We should be concerned about the roles of individual members of Parliament, but I think we should be particularly concerned if by these two forces of reform or modernization, which are actually opposite forces—the empowering of individuals within the Senate and the strengthening of efficiency of the centre in the House of Commons—we're actually increasing that disparity in power and influence over the legislative process between members of the Senate and members of the House of Commons.
I think the Senate is important. The Senate has an important job to do. It was striking to me as a new member of Parliament, right away being involved in that Bill C-14 debate and finding that appointed senators—people who were put there by a prime minister, who did not have to win an election and in many cases had never sought election—actually had more influence over what kind of legislation ultimately became law. That was clear in the instances of the amendments we dealt with on Bill C-14. There was a greater influence there from the Senate members than from the House of Commons.

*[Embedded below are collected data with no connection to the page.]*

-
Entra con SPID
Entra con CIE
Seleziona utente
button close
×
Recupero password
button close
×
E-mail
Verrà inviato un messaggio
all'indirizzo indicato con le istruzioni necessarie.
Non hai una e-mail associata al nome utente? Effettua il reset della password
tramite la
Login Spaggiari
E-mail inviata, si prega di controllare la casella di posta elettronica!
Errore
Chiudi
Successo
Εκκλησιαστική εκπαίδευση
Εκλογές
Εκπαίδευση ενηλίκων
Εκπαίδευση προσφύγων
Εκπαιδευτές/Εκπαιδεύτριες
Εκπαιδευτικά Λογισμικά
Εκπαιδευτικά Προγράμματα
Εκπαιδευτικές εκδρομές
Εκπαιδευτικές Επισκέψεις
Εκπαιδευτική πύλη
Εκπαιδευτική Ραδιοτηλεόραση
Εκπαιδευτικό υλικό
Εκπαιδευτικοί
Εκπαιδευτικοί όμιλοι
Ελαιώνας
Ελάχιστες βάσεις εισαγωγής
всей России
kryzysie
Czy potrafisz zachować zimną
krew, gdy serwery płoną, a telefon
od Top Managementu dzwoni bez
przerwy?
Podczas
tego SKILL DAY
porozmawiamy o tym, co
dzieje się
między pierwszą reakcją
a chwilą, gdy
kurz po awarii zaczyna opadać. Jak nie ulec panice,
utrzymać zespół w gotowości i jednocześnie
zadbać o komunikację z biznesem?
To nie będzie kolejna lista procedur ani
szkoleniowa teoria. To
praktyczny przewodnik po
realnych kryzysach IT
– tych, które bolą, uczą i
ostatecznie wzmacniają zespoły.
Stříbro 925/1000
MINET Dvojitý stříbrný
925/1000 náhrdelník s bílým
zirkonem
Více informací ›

When we look at Standing Orders changes, how we make those changes, and who's involved in making those changes, we have to be particularly sensitive to the kinds of changes that are happening in the Senate if we want to ensure that we have an environment in which the elected House of Commons is the most important House. In principle, we would all accept the idea that the House of Commons—the elected House, and not just the House as a whole over the Senate but individual members of the House—should have more of an influence than individual members of the Senate.
Of course, some members have advocated the abolition of the Senate; others might favour moving to an elected Senate. Those are larger debates that require changes to the Constitution. What we do in the Standing Orders has an impact on the relative influence of the House and the Senate, and we need to be cognizant of that in the discussion here.